COLLECTED MATERIAL Start Marker
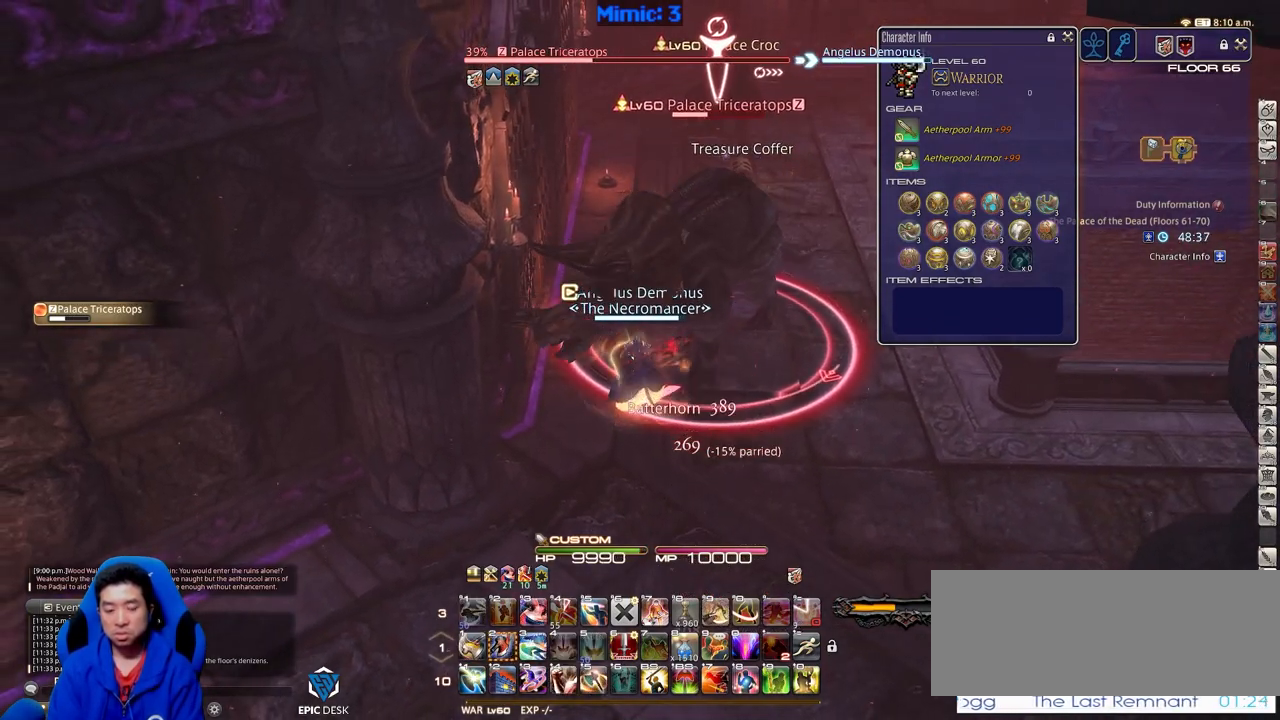
{"keys": [], "events": [[17, "2", "down"], [150, "2", "up"], [250, "rbracket", "down"], [350, "rbracket", "up"]]}
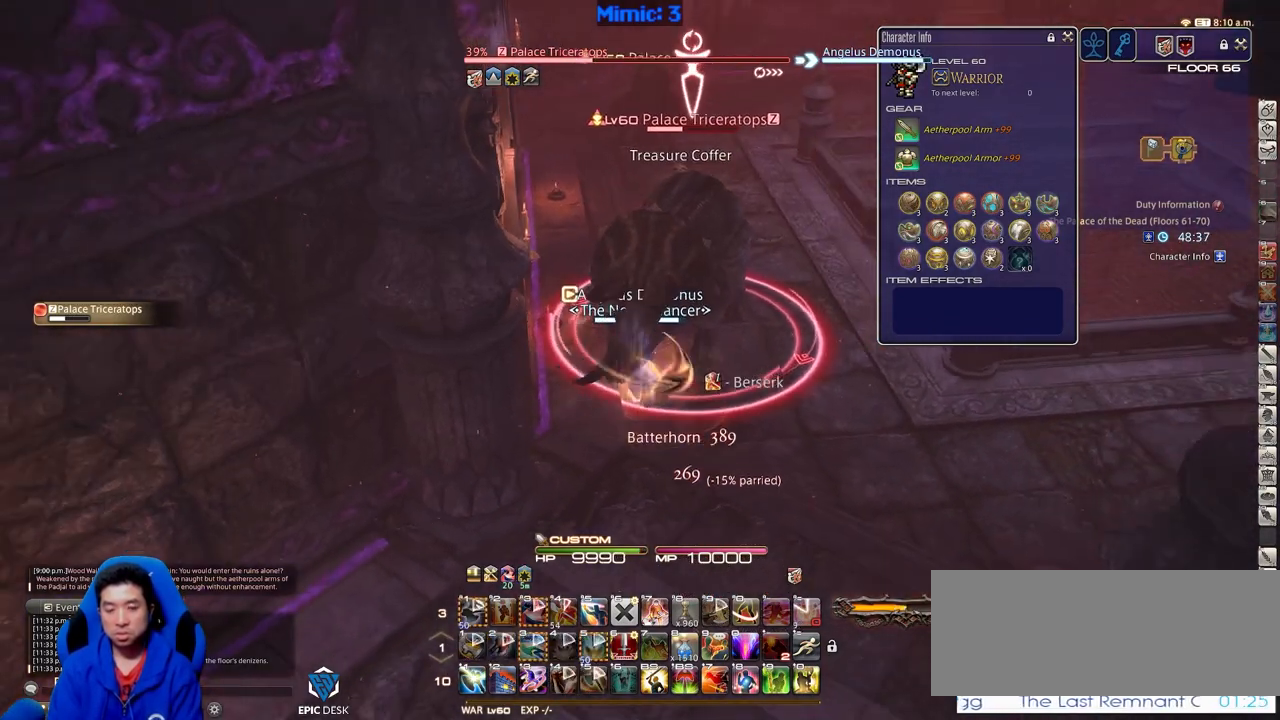
{"keys": [], "events": []}
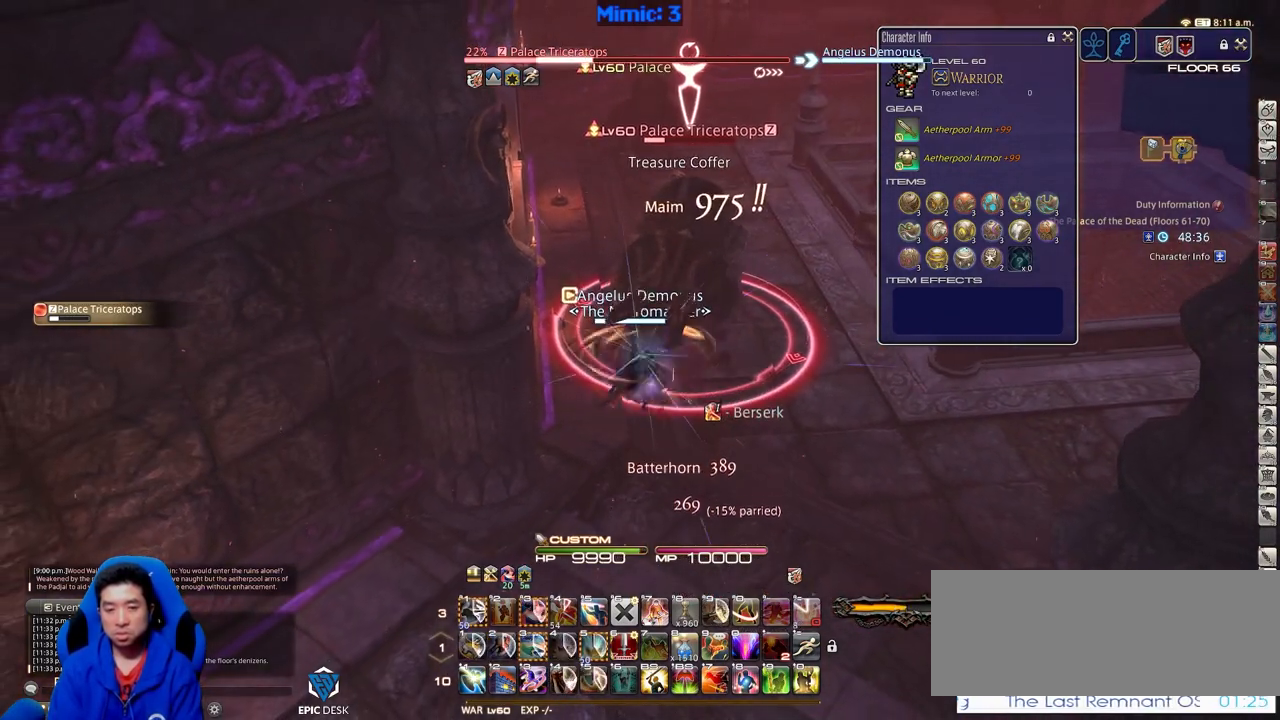
{"keys": [], "events": [[234, "minus", "down"], [334, "minus", "up"]]}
COLLECTED MATERIAL End Marker
▶ **PROBLEM REQUIREMENTS**: Apart from the pictures, every line of the data above should be given again exactly.

▶ **ANSWER**:
{"keys": [], "events": [[17, "2", "down"], [150, "2", "up"], [250, "rbracket", "down"], [350, "rbracket", "up"]]}
{"keys": [], "events": []}
{"keys": [], "events": [[234, "minus", "down"], [334, "minus", "up"]]}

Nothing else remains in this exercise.